The sensitivity of the performances adorn this coincidence-riddled romance with some magical moments in between the eye-rolling turns of the plot.
A sudden trauma, a Jewish funeral, misguided sex, a concert that may or may not come off and the bizarre suggestion there might be a happy ending in all this messiness are folded into a scenario that is far less convincing than the actors starring in it.
Civil, a composer and actor, looks comfortable at the keyboard even as Mathias struggles with guilt, the knowledge of unfulfilled potential and hangovers when he is supposed to perform.

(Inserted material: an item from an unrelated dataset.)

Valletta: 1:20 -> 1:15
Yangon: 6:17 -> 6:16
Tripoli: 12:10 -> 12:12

Tereszkiewicz struggles to master the script’s tricky demands of playing a flighty woman ill-prepared for reopening old emotional wounds or facing new ones.
But old pros Girardot (“The French Dispatch,” “Mama Weed”) and Rampling renew the tale’s connection to reality and our commitment to “Two Pianos” every time they join a scene.
It may be straight-up melodrama, from its lone, corny, over-explaining flashback to the cliched drunk tank our hero finds himself in to the grim hysteria of an ambulance ride. Desplechin’s film still strikes enough of the right notes to be entertaining.
Rating: unrated, sex, nudity, alcohol abuse, smoking
Cast: François Civil, Nadia Tereszkiewicz, Hippolyte Giradot, Jeremy Lewen, Alba Gaïa Bellugi, Anne Kessler, and Charlotte Rampling
Credits: Directed by Arnaud Desplechin, scripted by Arnaud Desplechin, Kamen Velkovsky, Ondine Lauriot dit Prévost and Anne Berest. A Kino Lorber release.